Warum schreiben Sie in Mundart und seit wann?

Das werde ich oft gefragt.
Herbschd: Weinlese im Kraichgau Es begann mit einer Parodie. Mein Gedicht "Herbschd" sollte den vielen, vielen Herbstgedichten bekannter Autoren in ironischer Absicht ein weiteres hinzusetzen. Anklänge an Rainer Maria Rilke vermengt mit Zuckerrüben und Atomkraftwerk - das war die eher parodistisch gedachte Mischung. Heraus kam allerdings auch ein gewisser Realismus. Der poetische Herbst wurde nicht völlig untergepflügt, sondern mit neuem Mundart-Dünger versorgt. Bei einem der ersten Mundartwettbewerbe für Nordbaden erhielt ich um 1990 eine lobende Erwähnung und die Einladung von Dr. Rudolf Stähle, den Text für den damaligen SDR zu sprechen. Weil mich außerdem Dr. Bernhard Stier, Reiner Schmidt und Andrea Sitzler vom gerade gegründeten "verlag regionalkultur" ermunterten, es doch mal mit noch mehr Texten für eine kleine Sammlung zu versuchen, begann ich weitere Mundartgedichte zu produzieren. Das hätte ich mir noch im Germanistik- und Politikstudium nie träumen lassen, aber so geht's. Und im Jahr 2004 erhielt ich die freundliche Mitteilung, dass mein Gedicht in dem Vortrag "Marginalien zur Rilke-Forschung" von Literatur-Professor August Stahl vollständig zitiert und später in den "Blättern der Rilke-Gesellschaft" (25/2004, S. 221) abgedruckt wurde. So hat selbst Mundart-Dichtung Folgen.

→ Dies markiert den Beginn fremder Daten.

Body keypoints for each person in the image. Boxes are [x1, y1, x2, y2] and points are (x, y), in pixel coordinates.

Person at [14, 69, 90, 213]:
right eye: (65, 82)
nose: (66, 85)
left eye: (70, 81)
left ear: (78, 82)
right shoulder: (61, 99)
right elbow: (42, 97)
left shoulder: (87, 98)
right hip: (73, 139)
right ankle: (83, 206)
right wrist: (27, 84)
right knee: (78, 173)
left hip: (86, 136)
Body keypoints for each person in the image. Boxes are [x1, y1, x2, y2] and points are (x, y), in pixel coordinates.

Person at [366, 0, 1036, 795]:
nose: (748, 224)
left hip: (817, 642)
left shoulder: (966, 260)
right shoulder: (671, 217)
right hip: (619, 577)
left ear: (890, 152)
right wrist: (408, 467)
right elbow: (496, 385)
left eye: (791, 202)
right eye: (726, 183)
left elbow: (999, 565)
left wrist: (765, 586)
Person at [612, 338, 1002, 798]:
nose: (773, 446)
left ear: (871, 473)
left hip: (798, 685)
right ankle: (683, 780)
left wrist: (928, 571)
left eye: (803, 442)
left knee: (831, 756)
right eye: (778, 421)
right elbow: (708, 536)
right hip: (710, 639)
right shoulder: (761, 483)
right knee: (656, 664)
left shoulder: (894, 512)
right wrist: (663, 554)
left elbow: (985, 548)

Der Dialekt meines Heimatorts Bad Schönborn (Mingolsheim und Langenbrücken) gehört sprachwissenschaftlich zur südfränkischen Mundart. Sie wird in einem Band von südlich Karlsruhe bis fast an den Main bei Würzburg gesprochen. Weite Teile Nordbadens gehören zum südfränkischen Sprachraum, deshalb verwende ich auch den Ausdruck nordbadischer Dialekt.

Bekannter als das Südfränkische sind die großen Nachbarmundarten Pfälzisch (wissenschaftlich als Rheinfränkisch bezeichnet), Schwäbisch und Alemannisch.

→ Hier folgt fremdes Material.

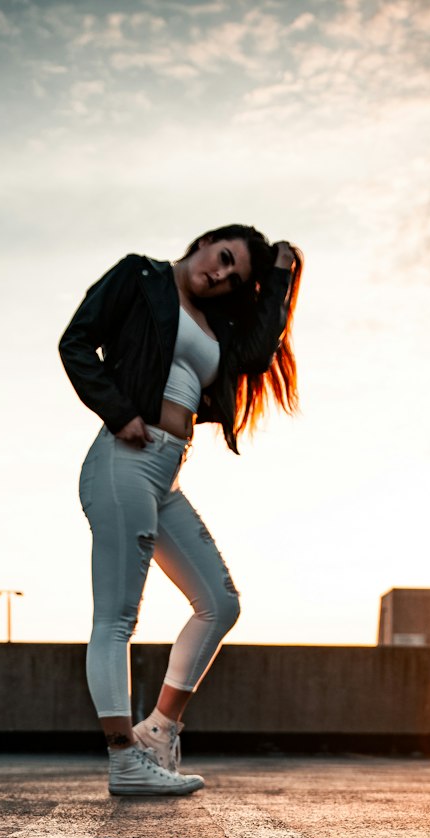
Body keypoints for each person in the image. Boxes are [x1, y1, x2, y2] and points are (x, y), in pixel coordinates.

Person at [58, 223, 302, 796]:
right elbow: (76, 342)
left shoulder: (218, 327)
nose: (219, 275)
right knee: (117, 617)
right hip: (123, 459)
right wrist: (118, 411)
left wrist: (283, 279)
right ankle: (124, 760)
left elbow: (258, 354)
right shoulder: (140, 277)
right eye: (221, 258)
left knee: (220, 603)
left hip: (165, 473)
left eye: (234, 277)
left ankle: (158, 731)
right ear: (203, 242)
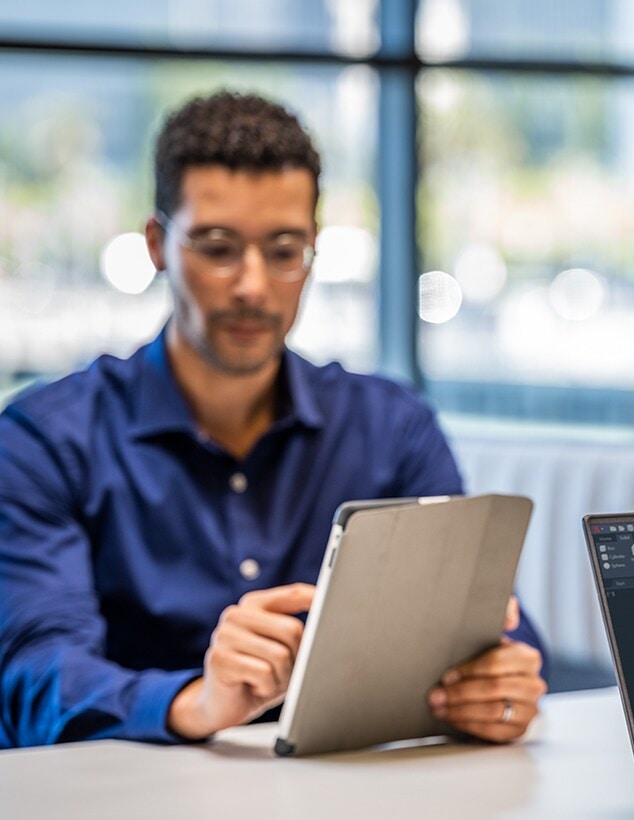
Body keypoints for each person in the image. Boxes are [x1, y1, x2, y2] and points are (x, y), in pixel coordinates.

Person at [0, 92, 547, 750]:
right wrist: (196, 702)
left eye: (285, 251)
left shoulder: (392, 427)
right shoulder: (44, 440)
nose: (252, 286)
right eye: (218, 247)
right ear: (157, 245)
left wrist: (499, 685)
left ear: (314, 249)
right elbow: (33, 677)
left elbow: (494, 632)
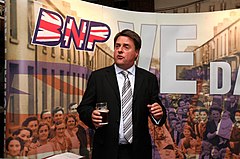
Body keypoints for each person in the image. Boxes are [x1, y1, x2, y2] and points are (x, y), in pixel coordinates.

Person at [77, 29, 166, 159]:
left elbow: (157, 110)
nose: (120, 50)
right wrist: (91, 115)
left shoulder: (148, 79)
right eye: (117, 46)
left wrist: (158, 114)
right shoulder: (99, 77)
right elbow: (83, 108)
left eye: (126, 47)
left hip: (138, 152)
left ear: (136, 53)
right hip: (106, 151)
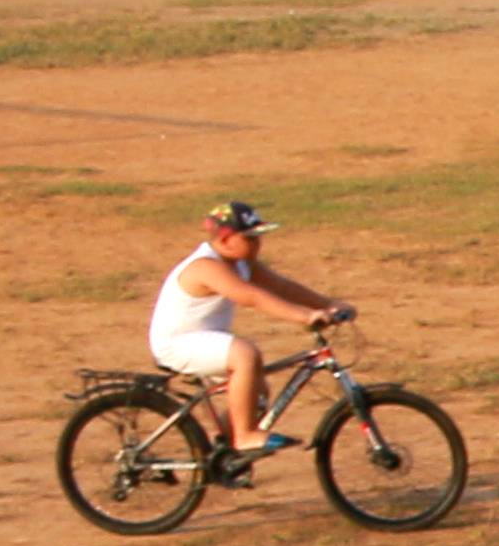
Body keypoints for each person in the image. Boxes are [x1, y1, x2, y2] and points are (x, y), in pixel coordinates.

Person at [146, 196, 348, 466]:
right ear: (227, 239)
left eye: (258, 237)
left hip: (203, 340)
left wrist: (329, 304)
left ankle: (222, 455)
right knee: (246, 355)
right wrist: (305, 316)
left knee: (258, 389)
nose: (258, 243)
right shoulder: (206, 267)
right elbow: (251, 297)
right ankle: (244, 436)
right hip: (177, 344)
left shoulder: (242, 263)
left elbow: (281, 286)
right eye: (250, 238)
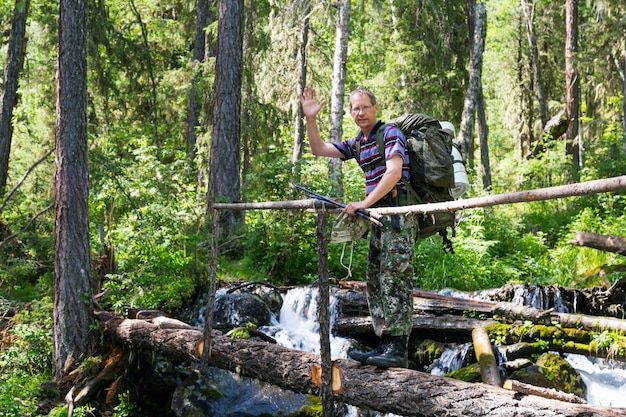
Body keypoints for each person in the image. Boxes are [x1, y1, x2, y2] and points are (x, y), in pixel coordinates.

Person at [299, 87, 417, 368]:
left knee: (395, 279)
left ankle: (398, 348)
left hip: (398, 214)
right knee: (376, 279)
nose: (360, 113)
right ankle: (385, 342)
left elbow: (394, 172)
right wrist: (311, 119)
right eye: (355, 109)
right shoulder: (359, 143)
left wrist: (364, 202)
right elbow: (319, 150)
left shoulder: (390, 133)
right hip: (377, 217)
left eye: (364, 107)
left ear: (376, 108)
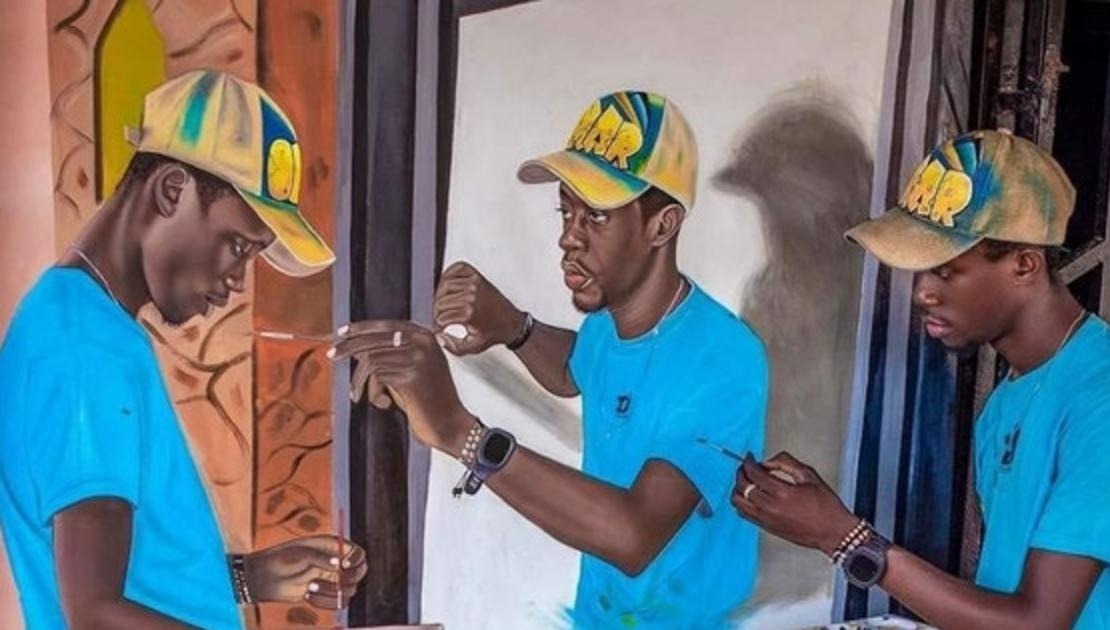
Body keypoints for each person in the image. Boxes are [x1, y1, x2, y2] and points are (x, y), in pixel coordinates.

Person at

Meine engere Sprachheimat kann auch als Raum Bruchsal bezeichnet werden. Der bis 1973 bestehende Landkreis Bruchsal ging aus dem Fürstbistum Speyer hervor, das als kleines Land zwischen Kurpfalz und Baden über Jahrhunderte seine Eigenständigkeit bewahrte. Auch in der Sprache. (Paul Waibel verfasste 1932 eine bemerkenswerte Dissertation darüber.) Da mein Heimatort Bad Schönborn an der Grenze zur heutigen Kurpfalz liegt und ich seit einiger Zeit auch in der Kurpfalz wohne, sind Anklänge an diese Mundart nicht zu verleugnen.

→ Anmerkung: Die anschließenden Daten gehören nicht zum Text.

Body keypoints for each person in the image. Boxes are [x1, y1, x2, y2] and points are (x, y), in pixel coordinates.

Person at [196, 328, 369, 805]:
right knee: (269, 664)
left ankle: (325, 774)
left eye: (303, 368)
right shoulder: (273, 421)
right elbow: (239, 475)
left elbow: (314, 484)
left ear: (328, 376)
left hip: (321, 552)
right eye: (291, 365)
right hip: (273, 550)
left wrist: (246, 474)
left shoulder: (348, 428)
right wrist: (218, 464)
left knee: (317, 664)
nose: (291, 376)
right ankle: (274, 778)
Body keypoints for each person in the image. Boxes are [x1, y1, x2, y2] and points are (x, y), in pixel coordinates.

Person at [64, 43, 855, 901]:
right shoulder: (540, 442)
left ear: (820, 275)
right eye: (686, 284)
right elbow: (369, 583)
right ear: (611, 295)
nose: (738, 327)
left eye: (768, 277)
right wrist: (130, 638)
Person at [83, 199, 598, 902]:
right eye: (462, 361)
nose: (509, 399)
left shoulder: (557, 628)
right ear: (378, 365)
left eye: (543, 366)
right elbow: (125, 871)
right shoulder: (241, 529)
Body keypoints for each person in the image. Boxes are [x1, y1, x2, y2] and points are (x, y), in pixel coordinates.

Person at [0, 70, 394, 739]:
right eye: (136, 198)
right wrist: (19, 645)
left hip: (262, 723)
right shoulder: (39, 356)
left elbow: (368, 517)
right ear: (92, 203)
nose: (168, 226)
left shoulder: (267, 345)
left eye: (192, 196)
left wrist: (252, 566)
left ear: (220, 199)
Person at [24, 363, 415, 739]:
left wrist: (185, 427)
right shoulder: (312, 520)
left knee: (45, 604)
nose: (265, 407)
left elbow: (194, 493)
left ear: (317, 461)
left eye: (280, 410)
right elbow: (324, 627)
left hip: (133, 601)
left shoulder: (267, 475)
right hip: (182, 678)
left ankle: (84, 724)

Meine Gedichte erheben nicht den Anspruch, einen Ortsdialekt lautgetreu wiederzugeben. Die Verwendung der - keineswegs beliebigen - Mundart geht auf einen literarischen Impuls zurück. Zur leichteren Lesbarkeit wurde eine Wiedergabe gewählt, die sich häufig an der Schriftsprache orientiert.